その他、GentleTyphoon に関する細かいトピックを挙げてみます。まずファンモータの大きさですが、山洋のハイパワーモデルとほぼ同じか少し小さいくらいで、一般的な120mmファンと比べるとかなりでかい部類に入るでしょう。耐久性と、ハイパワー化が考慮されている設計ということかと思います。次の写真は山洋 San Ace 120 のGHタイプ(ディスコン)と並べてみたものです。

XPG VENTO PRO では異なっているかもしれないのですが、私の持っている個体では、次のように、リブ周りがちょっと特徴的で、いわゆる「リブ有り」ですが、ナットを横から入れたりできるようになっています。

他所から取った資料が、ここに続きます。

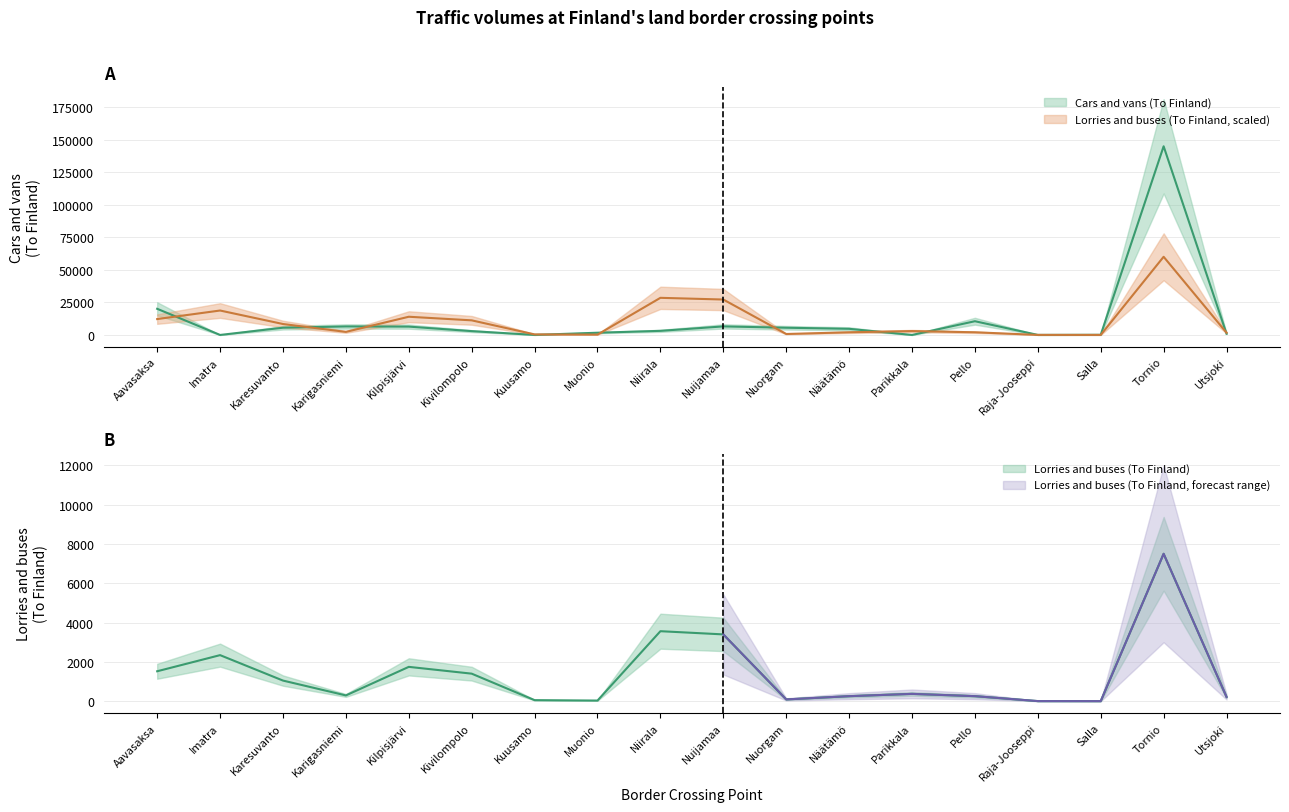

What is the average value of the Cars and vans (To Finland) series?

12211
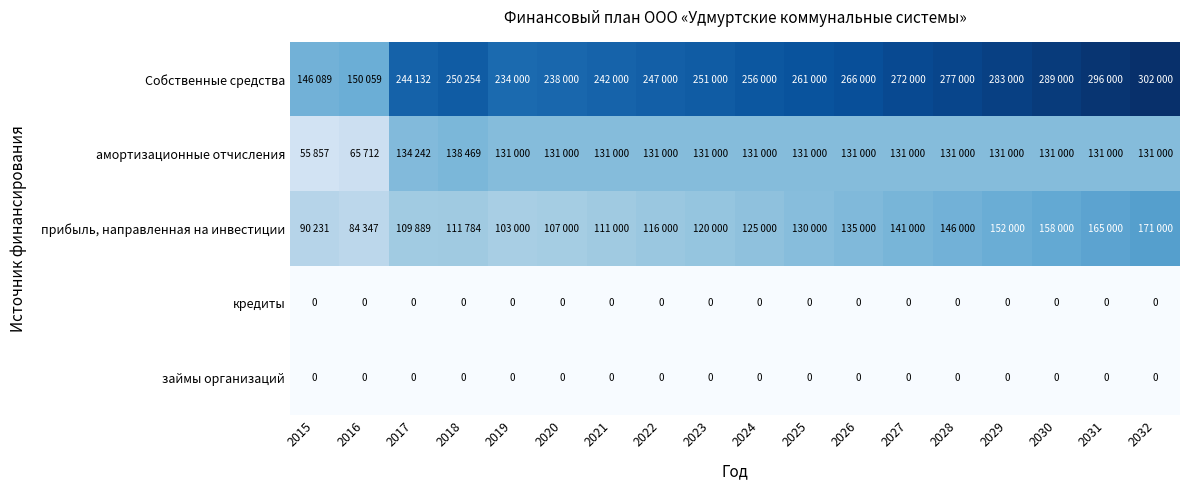

Which has a higher value, 2029 or 2022?

2029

吐き出し側の内周寄りには、次のように乱流を積極的に起こすためと思われる加工があります。おそらく前述のように大きめのモータですので、その後背部の負圧部分のためかと思われます。

高速版等について

10年ほど前に市場に現れた際には、引き続いて、「高速版」が発売されていました。

akiba-pc.watch.impress.co.jp
www.gdm.or.jp

こちらは「電力が大きいためペリフェラル4ピンコネクタのみ」等と書かれていたり、次に示すようなPWM版ではマザーボードのコネクタに接続すると焼損の可能性がある、と警告があった等、特殊機材の趣があったりしますが、

www.gdm.or.jp

2017年に発売された液冷モデルのグラフィックカードラジエータに付いていたりするなど(明示はされていませんが、特徴的なリングや、フレームの特徴などが見える範囲では全く同じですので、ほぼ間違いないでしょう)、

www.4gamer.net

実は結構使われているようであり、ときおり、ちょっとした不良など何らかの理由でジャンク扱いになったものが秋葉原に流れていたりもするようです。

以前と比べファンコントローラ等も充実していますから、92mmモデルや、5400RPMの最高回転数モデル(D1225C12BBZP)が出ることとかも期待してもいいのかな、とか思いますが、ともかく今、新発売されるモデルが売れないと後続は無いでしょうから、まずは買い支えないと、と思います。それでなくても、本格静音ファンというか、それ以前に光らないファンの新製品は貴重ですから。

*1:ただしそういったルートからの購入は、PCパーツとしての販売ではないため、リード線の端末処理とかはされてないので、3ピンあるいは4ピンのコネクタは自分で付ける必要があります。山洋のファンの場合、オウルテックからPCパーツとしての販売がありますが、モデルが限られています。

*2:これが気になる人であればNoctuaのほうに軍配が上がるのではないでしょうか。なお、自作PC界での流体ベアリングブームは、寿命などのイメージを含んでHDDのそれに引っ張られた感があるような気がするのですが、次の文献によれば doi.org HDDの流体軸受化は記録密度の向上により、ボールベアリングでは不可避な、転がりが原因の機械的振動が許容され得なくなったものとのことで、山洋や日本電産のファンのボールベアリングであればファンには十分な性能と寿命があるものといって良いでしょう。